|Institution:||University of Cincinnati|
|Department:||Arts and Sciences: Chemistry|
|Keywords:||Chemistry; Graphene; Polymer nanocomposites; Interfacial effect; Protein immobilization|
|Full text PDF:||http://rave.ohiolink.edu/etdc/view?acc_num=ucin1384870177|
The goal of this project is to investigate the interfacial effect in different systems including polymer nanocomposites and surface immobilized proteins. In order to find out how the interaction between filler and polymer affects the polymer's properties in polymer nanocomposites, different polymers including polydimethylsiloxane and polybutadiene were filled with modified graphene, and mechanical and thermal properties were studied in section one. In addition, interfacial interactions between immobilized protein and modified surface affecting the protein's orientation and protein's activity were studied in section two.
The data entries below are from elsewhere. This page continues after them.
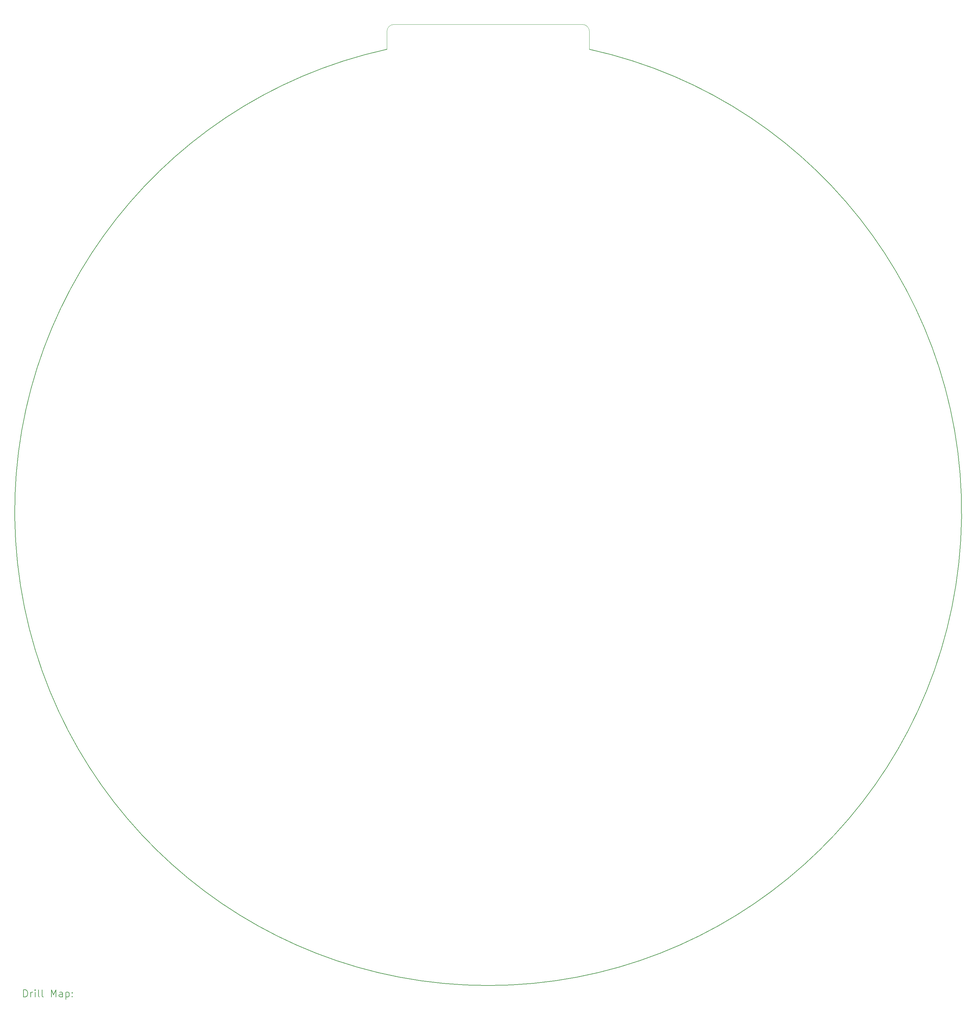
<source format=gbr>
%FSLAX45Y45*%
G04 Gerber Fmt 4.5, Leading zero omitted, Abs format (unit mm)*
G04 Created by KiCad (PCBNEW (6.0.6)) date 2022-07-13 04:46:22*
%MOMM*%
%LPD*%
G01*
G04 APERTURE LIST*
%TA.AperFunction,Profile*%
%ADD10C,0.100000*%
%TD*%
%TA.AperFunction,Profile*%
%ADD11C,0.200000*%
%TD*%
%ADD12C,0.200000*%
G04 APERTURE END LIST*
D10*
X10200000Y1000000D02*
G75*
G03*
X10000000Y800000I0J-200000D01*
G01*
X15700000Y800000D02*
X15700000Y300000D01*
D11*
X10000000Y300000D02*
G75*
G03*
X15700000Y300000I2850000J-13016695D01*
G01*
D10*
X15700000Y800000D02*
G75*
G03*
X15500000Y1000000I-200000J0D01*
G01*
X10000000Y300000D02*
X10000000Y800000D01*
X10200000Y1000000D02*
X15500000Y1000000D01*
D12*
X-227427Y-26362217D02*
X-227427Y-26162217D01*
X-179808Y-26162217D01*
X-151236Y-26171741D01*
X-132189Y-26190789D01*
X-122665Y-26209836D01*
X-113141Y-26247931D01*
X-113141Y-26276503D01*
X-122665Y-26314598D01*
X-132189Y-26333646D01*
X-151236Y-26352693D01*
X-179808Y-26362217D01*
X-227427Y-26362217D01*
X-27427Y-26362217D02*
X-27427Y-26228884D01*
X-27427Y-26266979D02*
X-17903Y-26247931D01*
X-8379Y-26238408D01*
X10668Y-26228884D01*
X29716Y-26228884D01*
X96382Y-26362217D02*
X96382Y-26228884D01*
X96382Y-26162217D02*
X86859Y-26171741D01*
X96382Y-26181265D01*
X105906Y-26171741D01*
X96382Y-26162217D01*
X96382Y-26181265D01*
X220192Y-26362217D02*
X201144Y-26352693D01*
X191621Y-26333646D01*
X191621Y-26162217D01*
X324954Y-26362217D02*
X305906Y-26352693D01*
X296383Y-26333646D01*
X296383Y-26162217D01*
X553525Y-26362217D02*
X553525Y-26162217D01*
X620192Y-26305074D01*
X686859Y-26162217D01*
X686859Y-26362217D01*
X867811Y-26362217D02*
X867811Y-26257455D01*
X858287Y-26238408D01*
X839240Y-26228884D01*
X801144Y-26228884D01*
X782097Y-26238408D01*
X867811Y-26352693D02*
X848763Y-26362217D01*
X801144Y-26362217D01*
X782097Y-26352693D01*
X772573Y-26333646D01*
X772573Y-26314598D01*
X782097Y-26295551D01*
X801144Y-26286027D01*
X848763Y-26286027D01*
X867811Y-26276503D01*
X963049Y-26228884D02*
X963049Y-26428884D01*
X963049Y-26238408D02*
X982097Y-26228884D01*
X1020192Y-26228884D01*
X1039240Y-26238408D01*
X1048764Y-26247931D01*
X1058287Y-26266979D01*
X1058287Y-26324122D01*
X1048764Y-26343170D01*
X1039240Y-26352693D01*
X1020192Y-26362217D01*
X982097Y-26362217D01*
X963049Y-26352693D01*
X1144002Y-26343170D02*
X1153525Y-26352693D01*
X1144002Y-26362217D01*
X1134478Y-26352693D01*
X1144002Y-26343170D01*
X1144002Y-26362217D01*
X1144002Y-26238408D02*
X1153525Y-26247931D01*
X1144002Y-26257455D01*
X1134478Y-26247931D01*
X1144002Y-26238408D01*
X1144002Y-26257455D01*
M02*

</source>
Since polymer nanocomposite was discovered by Toyota research group at 1990, it opened a new dimension in the field of polymer and materials science. Polymer nanocomposites consist of a polymer having nanofillers dispersed in the polymer matrix. The use of nanofillers including carbon nanotube and graphene has attracted increasing interest due to their unique properties and potential applications in aerospace, electronic and automotive industries. Polymer nanocomposites show substantial property enhancement at lower filler loading than polymer composites with conventional micro-scale fillers due to strong polymer-filler interaction and better filler dispersion. In protein surface immobilization, the interfacial effect will affect the immobilized protein orientation and morphology. There is an unmet need to develop biocompatible, non-adherent surface coatings for medical devices to combat the complications seen after cardiovascular stenting, a procedure used for hundreds of thousands of Americans each year. Among current post-stenting therapies, including anti-inflammatory drugs and drug eluting stents, long term administration of anti-platelet drugs is required to prevent thrombosis. In order to solve these unmet needs, we synthesized different coatings to covalently couple an enzyme, specifically human soluble calcium-activated nucleotidase (SCAN) protein, seeking to make the metal surfaces more biocompatible. We also investigated the covalently bound enzyme's structure and the characteristics of the adsorbed and covalently bound proteins on the substrate surfaces.